Clarke’s Time in Cleveland Saw an Evolution of His Political Views
Clarke’s time in Cleveland proved to lay the groundwork for an evolution in his political views. As a young man, Clarke had been a champion of such classic Constitutional issues as states’ rights. During his time in Cleveland, however, Clarke abandoned this outdated dictum and began to cultivate closer relationships with leading progressives of the period. These included Tom L. Johnson, who was currently serving as the mayor of Cleveland. His friendship with Johnson smoothed over many difficulties that Clarke had had with non-progressive elements in his own party.
A Failed Bid for the Senate Led to an Appointment as a Federal Judge
Clarke made a failed bid for the Senate in 1903. However, his failure to support non-progressive Democratic candidates, including Grover Cleveland, as well as his history as a partner at a pro-railroad legal firm, worked against him and he lost the race. For ten years, he continued with his legal career, while preparing for a second bid for the Senate. However, his prospects as a lawyer were brighter than ever, as an appointment to the judgeship on the U.S. District Court for the Northern District of Ohio soon opened up in 1914. Clarke was tapped to fill the position.
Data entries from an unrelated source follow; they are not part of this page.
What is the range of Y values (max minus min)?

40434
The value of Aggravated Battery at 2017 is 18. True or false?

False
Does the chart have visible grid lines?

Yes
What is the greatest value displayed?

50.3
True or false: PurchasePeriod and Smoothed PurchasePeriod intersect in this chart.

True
A Special Appointment From President Wilson Led to a Supreme Court Seat
Clarke’s meteoric career reached a new height in 1916. Clarke was tapped by Wilson once more to fill a vacancy on the United States Supreme Court. Although initially reluctant to accept this offer, Clarke finally relented and agreed to take the job. As a result, President Wilson sent his official nomination of Clarke to the Senate on July 14, 1916. Ten days later, Clarke was confirmed in his post as Associate Justice. He continued for six years in this position. As he reached the apex of his legal career, he continued as a strong champion of various progressive causes.
The Tenor of Clarke’s Service Reflected a Commitment to Progressive Causes
The tenor of Clarke’s service on the Supreme Court bench reflected a continuation of his longstanding commitment to progressive causes. Clarke continued to vote against opinions that favored the growth of monopolies in the corporate world. He also championed the imposition of stricter child labor laws. In general, he was an advocate of government regulation of the economy, which he signalized by becoming a major supporter of anti-trust legislation.
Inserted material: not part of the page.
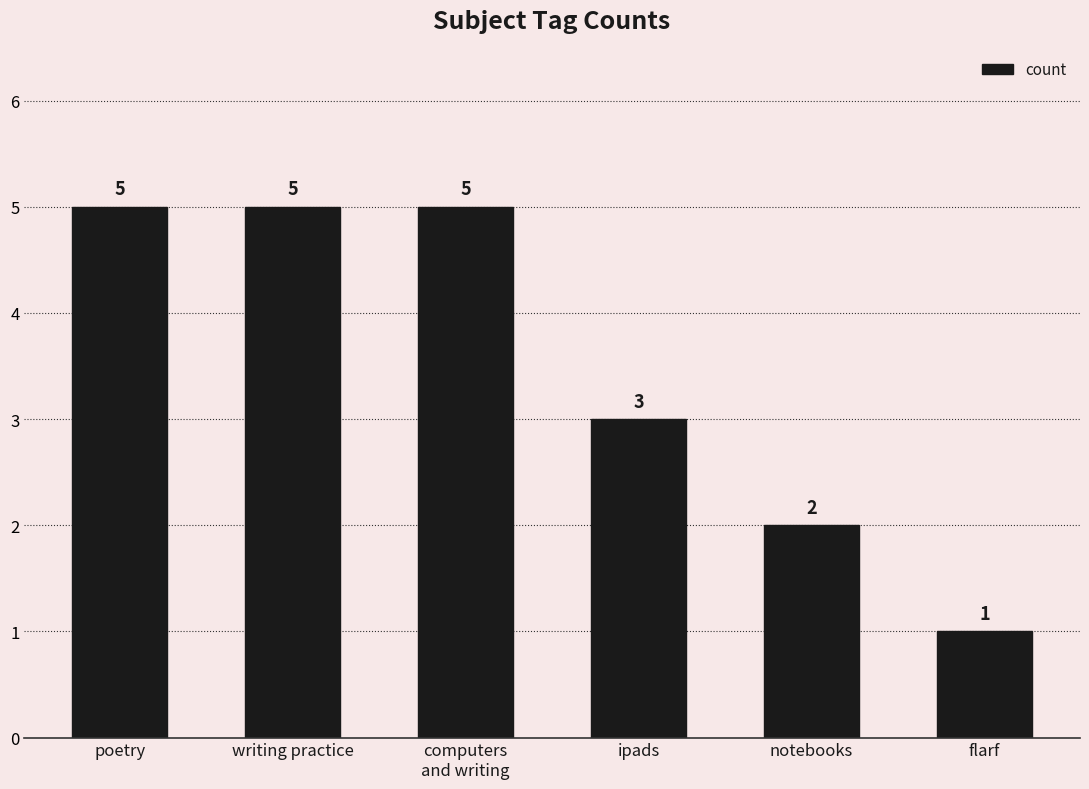

What is the change in value from poetry to ipads?

-2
Dissatisfaction With the Court Led to an Early Resignation
Unfortunately, Clarke’s time as a Supreme Court Justice proved to be somewhat shorter than expected. Although he remained as an influential and highly respected figure during his time on the bench, he did not enjoy the atmosphere of the court. He disliked having to pause to consider the opinions of others when he wrote his findings. He also suffered severe personal issues with fellow Justice Clark McReynolds, a Republican and conservative with whom Clarke clashed on many occasions. As a result, Clarke turned in his resignation from the Court on September 1, 1922.
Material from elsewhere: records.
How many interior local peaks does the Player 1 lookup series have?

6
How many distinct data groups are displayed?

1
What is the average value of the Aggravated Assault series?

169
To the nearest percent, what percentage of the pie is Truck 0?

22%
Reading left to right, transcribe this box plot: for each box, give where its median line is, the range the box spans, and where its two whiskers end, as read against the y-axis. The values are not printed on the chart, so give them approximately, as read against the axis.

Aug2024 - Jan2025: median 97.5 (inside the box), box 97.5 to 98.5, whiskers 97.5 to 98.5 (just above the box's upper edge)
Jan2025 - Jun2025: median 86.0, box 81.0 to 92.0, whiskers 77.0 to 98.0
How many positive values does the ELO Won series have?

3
Clarke’s Life After Retirement from the Bench Was a Busy One
Although Clarke resigned from the Supreme Court in 1922, this did not signify a slow and dignified fading away from the public eye. Despite suffering from deafness and the onset of old age, Clarke remained active as a champion of progressive causes. He spent many years advocating for the entry of the United States into the League of Nations. Upon his death on March 22, 1945, he was buried at his hometown Lisbon Cemetery in Ohio.